The “Nutty 9th” Circuit Court Suddenly Sane?

The 9th U.S. Circuit Court of Appeals is no doubt one of the more controversial federal courts in the United States. It’s commonly referred to as the “Nutty 9th” or the “9th Circus Court.”

Currently, the 9th Circuit has appellate jurisdiction over Alaska, Arizona, California, Hawaii, Idaho, Montana, Nevada, Oregon and Washington.

When it comes to federal courts, the 9th Circuit has among the highest percentage of sitting judges appointed by democratic presidents.

The fact is the numbers speak for themselves when it comes to the court’s rulings. From 2010–2015, around 79% of the cases accepted for review by the 9th Circuit were reversed — one of the highest rates in the country.

However, recently, the typically liberal-leaning 9th Circuit has handed down rulings surprising people from both sides of the aisle…

Size Doesn’t Matter

Last year, the state of California passed a law that made it illegal to possess a rifle magazine that can hold more than 10 rounds, essentially turning thousands of lawful gun owners into criminals.

According to the law, any person who possesses a legally purchased magazine capable of holding more than 10 rounds of ammunition must either remove the magazine from the state, sell it to a licensed firearm dealer or hand it over to law enforcement.

Citizens who retained their magazines after the law went into effect could be fined or sentenced up to a one year in a county jail.

This law ignores the fact that gun owners who purchase large capacity magazines do it for the same reason police carry large capacity magazines.

If you’re involved in a shooting, the amount of ammunition you have can mean the difference between life and death.

I imagine that many California gun owners didn’t willingly give up their magazines, leading people to be concerned that California would simply create another law to seize them.

In a ruling that shocked many folks, the judges in this case relied on the historical intention of the Second Amendment to have a “well-regulated militia” as written by our Founding Fathers.

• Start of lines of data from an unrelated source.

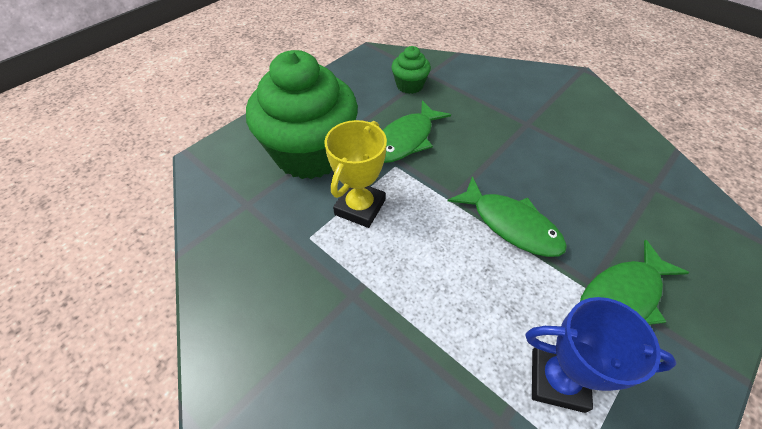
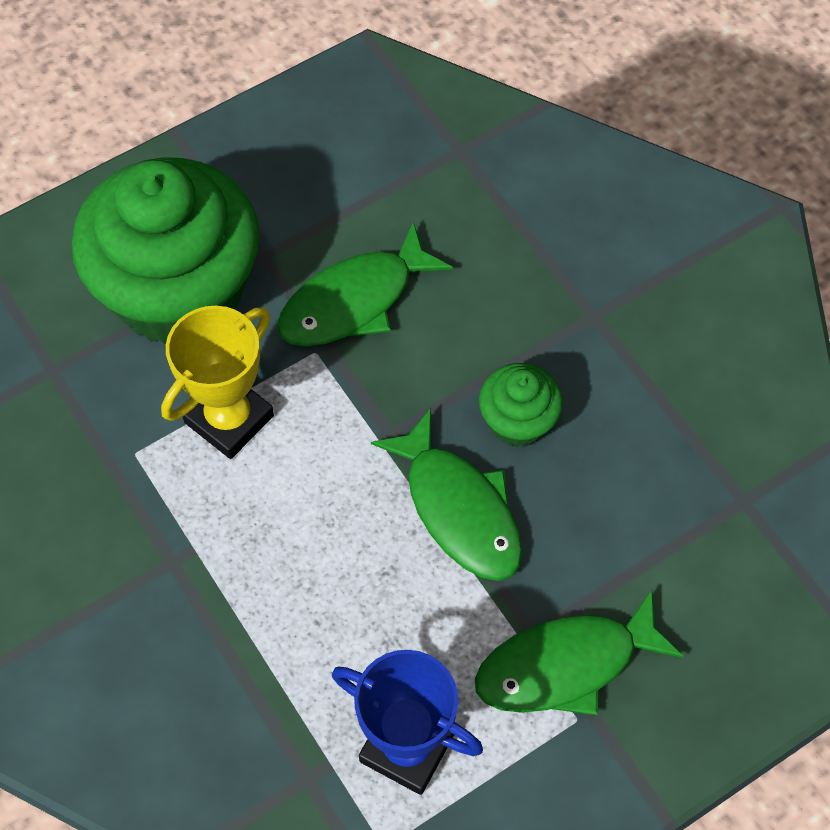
camera: 15 degrees right, 10 degrees up
(409, 85) = (410, 172): green cupcake -> green cupcake (518, 421)

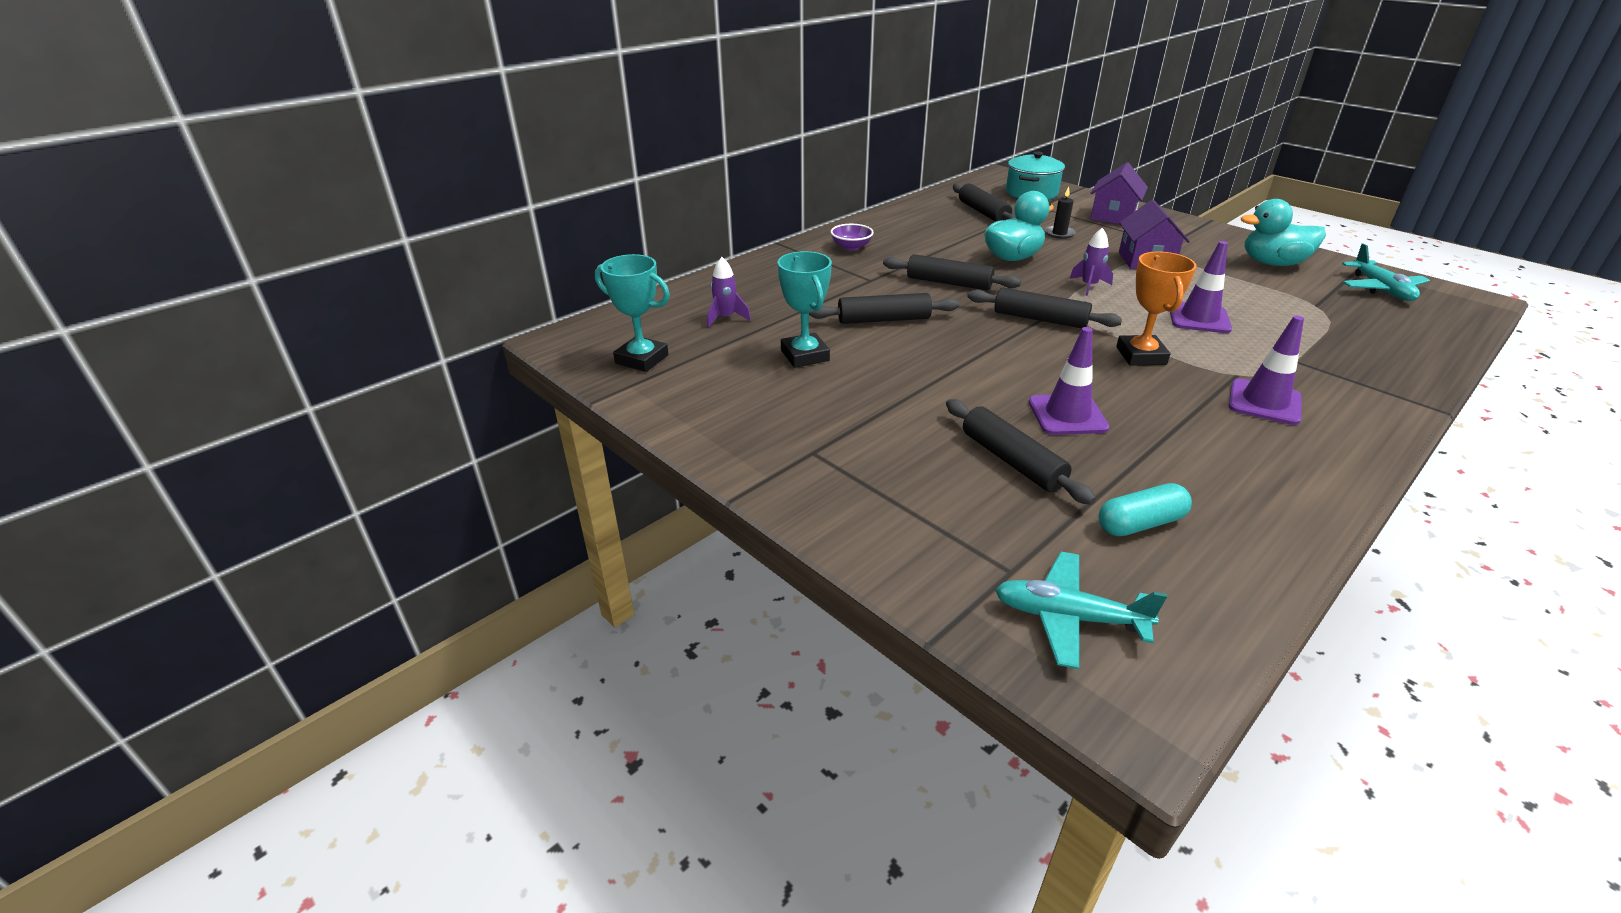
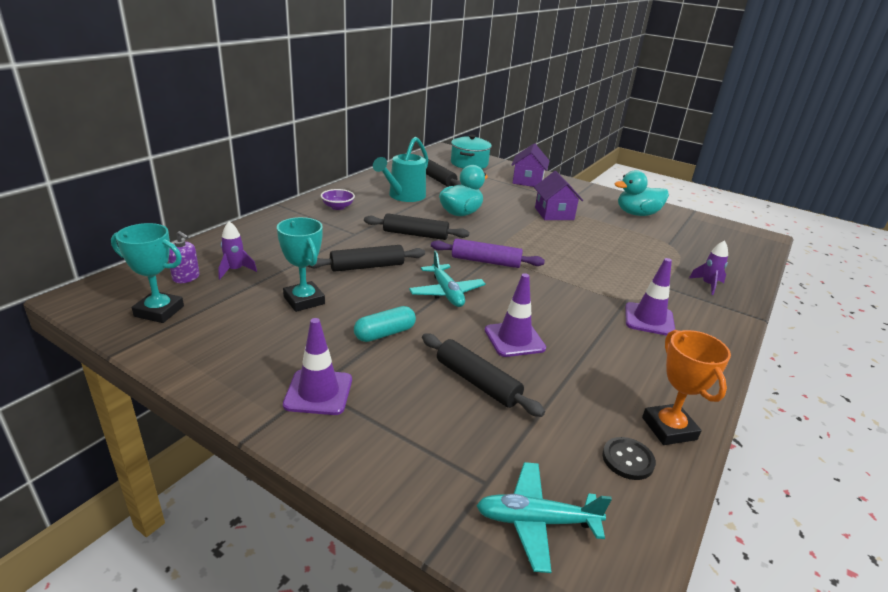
camera: 15 degrees left, 5 degrees down
(671, 324) = (186, 278): none -> purple soap dispenser
(937, 235) = (403, 196): none -> turquoise watering can
(1040, 319) = (485, 261): black rolling pin -> purple rolling pin
(1059, 233) = (492, 194): black candle -> none
(1089, 286) = (517, 234): purple rocket -> purple rocket (708, 285)
(1140, 523) = (579, 428): turquoise capsule -> turquoise capsule (385, 333)
(1141, 356) = (560, 287): orange trophy -> orange trophy (669, 428)
(1199, 318) = (595, 256): purple traffic cone -> purple traffic cone (318, 392)
(1201, 565) = (628, 459): none -> black button
(1381, 289) = (706, 231): turquoise plane -> turquoise plane (446, 292)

When the Second Amendment was written, most gun owners owned a single-shot musket. The authors of the Constitution didn’t anticipate a day when Americans would be able to purchase magazines that could hold 30 rounds.

So obviously, they didn’t include anything about magazines because they weren’t available during that time.

Open Carry Controversy

In another recent judgment from the 9th Circuit, the court ruled that the Second Amendment protects the right to openly carry a gun in public for self-defense.

This ruling stemmed from a case where Hawaiian officials violated George Young’s rights by denying him a permit to openly carry a loaded gun in public.

As you probably know, Hawaii has some of the most restrictive gun laws in the country. The state currently employs a “may issue” gun-carry law, meaning state officials may deny permits to applicants even if they’ve passed a background check and training requirements.

To put this into perspective, in 2016 and 2017, ZERO civilians were issued permits to carry a concealed weapon in Hawaii.

According to Judge Diarmuid O’Scannlain, who wrote the ruling, “For better or for worse, the Second Amendment does protect a right to carry a firearm in public for self-defense.”

The thing is I believe that both California and Hawaii will fight both of these rulings. In the end, there is a chance these cases could reach the Supreme Court.

That being said, the latest nomination for the Supreme Court, Brett Kavanaugh, has a history of ruling in favor of the Second Amendment.

Even though the 9th Circuit will probably remain a controversial court, it’s encouraging to see the judges making decisions based on the Second Amendment as it was written.